So nun bin ich wieder heute zu Hause eingetroffen, Vormittag mußte ich gleich zum Hausarzt und habe wieder eine Infusion bekommen. So ein scheiß

----------


## lucy230279

hallo sun, 
ist echt schade für dich.
drück dir auch dolle die daumen, dass es schnell wieder bergauf geht. :e_foreveryours_2hands_cut:

----------


## sun

Hallo Lucy! 
Du weißt ja Unkraut vergeht nicht, es wird schon wieder werden. Obwohl ich zugeben muss, das es mich doch sehr getroffen hat. Da ich bis heute noch nie gehört habe, das jemand die Kur abbrechen mußte. Naja auf der anderen Seite versteh ich es ja, da sie dort nur begrenzte Möglichkeiten habem, einen Medikamentös zu helfen.  
Ich für mich habe es lange hin und hder gelegt. Und bin wohl zum Schluß gekommen, das es für mich das Beste ist. Mein größte Angst, war das ich demnächst dann vielleicht keine Kuren mehr bekomme.  
aber das ist wohl nicht so, der Arzt dort meinte er sieht mich nächstes Jahr wieder und dann für vier Wochen. Und das hoffe ich doch sehr.  
Wenn ich ehrlich bin, frage ich mich zurzeit oft mal, warum soviel? 
Warum reicht es denn nicht bisher schon?  
Naja darüber sich Gedanken machen, hilft mir ja auch nicht wirklich weiter. 
Bin nun schon gespannt, was am Donnerstag raus kommt, wenn ich zum Rheumatologen muss. Und am 11. muss ich zu einem Gutachter.

----------


## lucy230279

zu einem gutachter? was begutachtet der denn?

----------


## sun

Hallo Lucy! 
Das ist ein Arzt der für das Bundessozialamt arbeitet. In meinem Fall ein ganz normaler Allgemein Medzinziner. 
Der begutachtet für das Bundessozialamt wegen dem Ausweis der begünstigten Behinderten. (Behindertenausweis).
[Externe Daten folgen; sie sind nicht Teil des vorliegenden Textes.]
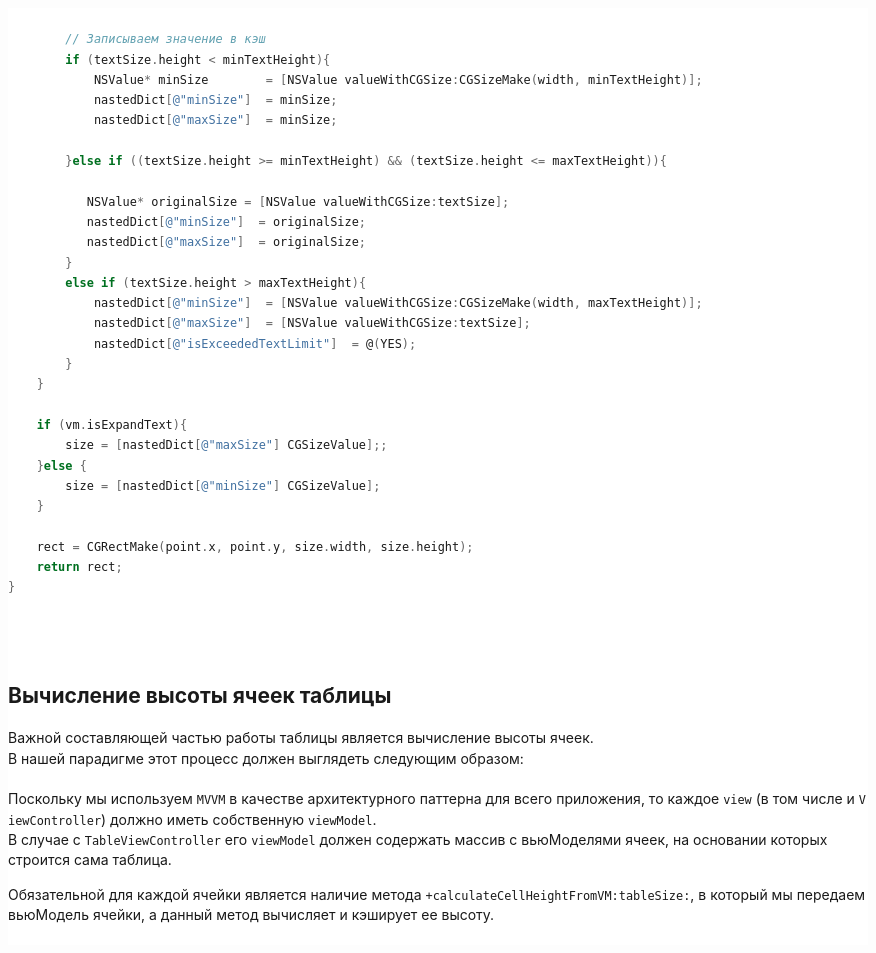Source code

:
 ```objectivec

        // Записываем значение в кэш
        if (textSize.height < minTextHeight){
            NSValue* minSize        = [NSValue valueWithCGSize:CGSizeMake(width, minTextHeight)];
            nastedDict[@"minSize"]  = minSize;
            nastedDict[@"maxSize"]  = minSize;

        }else if ((textSize.height >= minTextHeight) && (textSize.height <= maxTextHeight)){

           NSValue* originalSize = [NSValue valueWithCGSize:textSize];
           nastedDict[@"minSize"]  = originalSize;
           nastedDict[@"maxSize"]  = originalSize;
        }
        else if (textSize.height > maxTextHeight){
            nastedDict[@"minSize"]  = [NSValue valueWithCGSize:CGSizeMake(width, maxTextHeight)];
            nastedDict[@"maxSize"]  = [NSValue valueWithCGSize:textSize];
            nastedDict[@"isExceededTextLimit"]  = @(YES);
        }
    }

    if (vm.isExpandText){
        size = [nastedDict[@"maxSize"] CGSizeValue];;
    }else {
        size = [nastedDict[@"minSize"] CGSizeValue];
    }

    rect = CGRectMake(point.x, point.y, size.width, size.height);
    return rect;
}
```

<br><br>

## Вычисление высоты ячеек таблицы

Важной составляющей частью работы таблицы является вычисление высоты ячеек.<br>В нашей парадигме этот процесс должен выглядеть следующим образом:<br><br>Поскольку мы используем `MVVM` в качестве архитектурного паттерна для всего приложения, то каждое `view` (в том числе и `ViewController`) должно иметь собственную `viewModel`.<br>В случае с `TableViewController` его `viewModel` должен содержать массив с вьюМоделями ячеек, на основании которых строится сама таблица.<br>

Обязательной для каждой ячейки является наличие метода `+calculateCellHeightFromVM:tableSize:`, в который мы передаем вьюМодель ячейки, а данный метод вычисляет и кэширует ее высоту.<br><br>

<p align="center">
Den Termin habe ich eben jetzt dann und dann werden sie mir sagen, ob ich ihn bekomme und wenn ja wieviel %. Bin ja mal gespannt 
Warum man in meinem Fall nicht zu einem Facharzt der geeigneten Fachgrupper (also Rheumatologe) kommt, weiß ich auch nicht, vielleicht geht es nicht wirklich um die Erkrankung, denn da müsste der Arzt schon einiges wissen. Es wird wohl hauptsächlich darum gehen, wie weit der Patient körperllch eingeschränkt ist, das wird er wohl beurteilen können. Reicht das denn aus, kann der das dann wirklich begutachten? 
Ist das eigentlich normal so? Ist das bei euch auch so?

----------


## Christiane

Du mußt zu einem Gutachter? Ich habe nie einen gesehen. Ich habe den Antrag gestellt und bekam den Ausweis irgendwann zugeschickt.

----------


## sun

Hallo Christiane! 
Ja ich muß, das ist wohl verschieden, kommt glaub ich auch drauf an, welcher Sachbearbeiter die Vorarbeiter mach und weiters denke ich, wie weit es fehlt. Bzw ob sie es eindeutig eingliedern können oder so.  
Ich weiß nicht, aber dies haben sie mir schon gesagt, das ich wahrscheinlich gehen muß, bevor ich den Antrag weggeschickt habe. Der ist aber nicht weit weg. 30 km. Mir macht das jetzt mal nichts, nur warum es ein Allgemein Mediziner ist, verstehe ich nicht wirklich. Naja wird wohl seine Gründe haben. 
vielleicht habe ich es auch falsch ausgefüllt, habe nur meine Diagnosen geschrieben, aber in wie weit ich damit eingeschränkt wiederum nicht wirklich.

----------


## Christiane

Ich mußte angeben, wann und in welchem Krankenhaus ich war. Dann haben sie sich die Unterlagen von dort geholt. Die Variante finde ich irgendwie einfacher.

----------